◆ How to complete this task
Filter this data down to the lines that hold "circle", and copy them.

◆ Drawing revision comparisons
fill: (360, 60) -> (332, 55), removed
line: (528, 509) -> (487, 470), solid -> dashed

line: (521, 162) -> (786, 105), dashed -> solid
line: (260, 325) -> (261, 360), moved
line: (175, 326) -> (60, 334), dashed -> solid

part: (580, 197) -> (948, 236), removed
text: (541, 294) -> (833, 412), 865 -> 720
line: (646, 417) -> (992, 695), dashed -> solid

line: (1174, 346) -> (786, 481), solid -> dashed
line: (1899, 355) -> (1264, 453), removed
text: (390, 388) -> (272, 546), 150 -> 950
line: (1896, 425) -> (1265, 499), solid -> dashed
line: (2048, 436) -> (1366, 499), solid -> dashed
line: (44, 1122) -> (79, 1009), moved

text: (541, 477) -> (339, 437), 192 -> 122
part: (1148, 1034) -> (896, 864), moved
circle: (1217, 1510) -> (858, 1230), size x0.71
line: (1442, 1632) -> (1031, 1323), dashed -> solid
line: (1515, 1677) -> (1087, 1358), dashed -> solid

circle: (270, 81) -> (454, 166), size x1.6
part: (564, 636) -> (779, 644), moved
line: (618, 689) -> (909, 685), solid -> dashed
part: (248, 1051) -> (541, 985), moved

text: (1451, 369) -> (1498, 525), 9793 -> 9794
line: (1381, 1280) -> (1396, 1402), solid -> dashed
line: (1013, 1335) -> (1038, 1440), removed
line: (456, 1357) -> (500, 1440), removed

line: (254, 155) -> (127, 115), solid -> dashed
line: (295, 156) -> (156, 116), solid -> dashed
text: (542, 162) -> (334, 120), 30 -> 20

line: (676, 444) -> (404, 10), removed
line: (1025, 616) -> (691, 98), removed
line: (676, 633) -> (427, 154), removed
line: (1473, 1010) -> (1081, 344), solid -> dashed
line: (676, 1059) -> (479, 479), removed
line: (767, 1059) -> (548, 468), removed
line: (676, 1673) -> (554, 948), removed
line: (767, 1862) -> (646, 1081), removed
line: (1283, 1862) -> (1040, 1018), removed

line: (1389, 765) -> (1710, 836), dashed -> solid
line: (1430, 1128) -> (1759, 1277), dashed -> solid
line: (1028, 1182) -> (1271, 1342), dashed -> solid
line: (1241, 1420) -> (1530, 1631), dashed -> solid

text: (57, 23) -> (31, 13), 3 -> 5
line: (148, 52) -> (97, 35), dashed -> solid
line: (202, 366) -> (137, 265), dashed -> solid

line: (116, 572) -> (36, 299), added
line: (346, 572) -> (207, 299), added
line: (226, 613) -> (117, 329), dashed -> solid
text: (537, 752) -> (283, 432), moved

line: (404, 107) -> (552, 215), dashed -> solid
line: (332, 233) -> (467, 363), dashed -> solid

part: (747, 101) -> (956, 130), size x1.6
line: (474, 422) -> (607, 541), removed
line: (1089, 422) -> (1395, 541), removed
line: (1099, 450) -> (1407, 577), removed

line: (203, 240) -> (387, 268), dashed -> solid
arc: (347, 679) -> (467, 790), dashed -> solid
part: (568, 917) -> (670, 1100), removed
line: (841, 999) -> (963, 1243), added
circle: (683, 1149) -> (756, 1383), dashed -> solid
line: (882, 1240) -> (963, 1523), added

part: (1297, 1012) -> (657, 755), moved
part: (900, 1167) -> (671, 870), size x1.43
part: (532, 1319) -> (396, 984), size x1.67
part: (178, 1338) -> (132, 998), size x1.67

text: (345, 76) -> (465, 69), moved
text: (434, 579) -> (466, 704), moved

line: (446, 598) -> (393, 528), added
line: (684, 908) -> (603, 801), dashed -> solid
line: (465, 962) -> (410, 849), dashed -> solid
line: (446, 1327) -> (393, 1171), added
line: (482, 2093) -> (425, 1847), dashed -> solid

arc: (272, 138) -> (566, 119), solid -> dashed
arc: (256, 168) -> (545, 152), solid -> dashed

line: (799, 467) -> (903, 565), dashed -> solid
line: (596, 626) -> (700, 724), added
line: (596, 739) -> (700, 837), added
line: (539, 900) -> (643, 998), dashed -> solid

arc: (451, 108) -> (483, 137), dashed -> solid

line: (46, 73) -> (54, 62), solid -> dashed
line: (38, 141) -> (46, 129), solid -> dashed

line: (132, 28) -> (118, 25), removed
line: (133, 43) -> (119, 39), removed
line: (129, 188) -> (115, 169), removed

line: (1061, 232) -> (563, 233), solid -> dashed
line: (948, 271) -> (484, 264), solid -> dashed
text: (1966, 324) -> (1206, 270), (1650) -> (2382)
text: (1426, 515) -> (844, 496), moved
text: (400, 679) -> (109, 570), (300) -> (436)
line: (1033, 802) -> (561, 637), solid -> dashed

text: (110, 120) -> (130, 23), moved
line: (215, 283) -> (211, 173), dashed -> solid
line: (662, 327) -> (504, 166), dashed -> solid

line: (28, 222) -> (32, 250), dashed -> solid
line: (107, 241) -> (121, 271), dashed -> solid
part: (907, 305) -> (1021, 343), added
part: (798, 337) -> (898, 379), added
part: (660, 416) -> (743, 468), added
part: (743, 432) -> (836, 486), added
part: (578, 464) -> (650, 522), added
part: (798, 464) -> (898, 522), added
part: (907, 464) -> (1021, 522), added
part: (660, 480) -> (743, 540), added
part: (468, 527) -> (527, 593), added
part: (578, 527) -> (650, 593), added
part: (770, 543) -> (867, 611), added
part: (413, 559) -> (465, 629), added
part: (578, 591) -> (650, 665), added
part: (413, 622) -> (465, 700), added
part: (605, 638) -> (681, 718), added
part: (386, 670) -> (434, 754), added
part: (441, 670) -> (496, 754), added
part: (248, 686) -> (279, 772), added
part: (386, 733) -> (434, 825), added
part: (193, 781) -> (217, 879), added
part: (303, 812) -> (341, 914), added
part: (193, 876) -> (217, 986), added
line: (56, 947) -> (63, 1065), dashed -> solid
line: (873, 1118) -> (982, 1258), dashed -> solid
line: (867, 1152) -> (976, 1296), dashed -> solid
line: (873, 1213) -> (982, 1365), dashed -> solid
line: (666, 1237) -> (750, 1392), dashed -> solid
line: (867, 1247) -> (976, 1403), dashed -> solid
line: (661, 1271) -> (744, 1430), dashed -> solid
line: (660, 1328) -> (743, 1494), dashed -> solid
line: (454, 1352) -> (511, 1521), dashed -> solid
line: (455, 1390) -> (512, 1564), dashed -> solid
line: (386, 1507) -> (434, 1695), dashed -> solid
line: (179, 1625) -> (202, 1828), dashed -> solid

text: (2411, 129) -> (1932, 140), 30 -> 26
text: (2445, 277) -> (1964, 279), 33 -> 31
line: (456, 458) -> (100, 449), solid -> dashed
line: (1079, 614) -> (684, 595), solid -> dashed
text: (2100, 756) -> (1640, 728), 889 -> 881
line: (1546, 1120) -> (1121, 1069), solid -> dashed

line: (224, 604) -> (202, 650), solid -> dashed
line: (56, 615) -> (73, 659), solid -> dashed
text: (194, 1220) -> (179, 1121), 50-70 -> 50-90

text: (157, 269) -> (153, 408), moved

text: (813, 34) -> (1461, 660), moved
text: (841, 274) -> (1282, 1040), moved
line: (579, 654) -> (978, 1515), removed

◆ Answer area
circle: (1217, 1510) -> (858, 1230), size x0.71
circle: (270, 81) -> (454, 166), size x1.6
circle: (683, 1149) -> (756, 1383), dashed -> solid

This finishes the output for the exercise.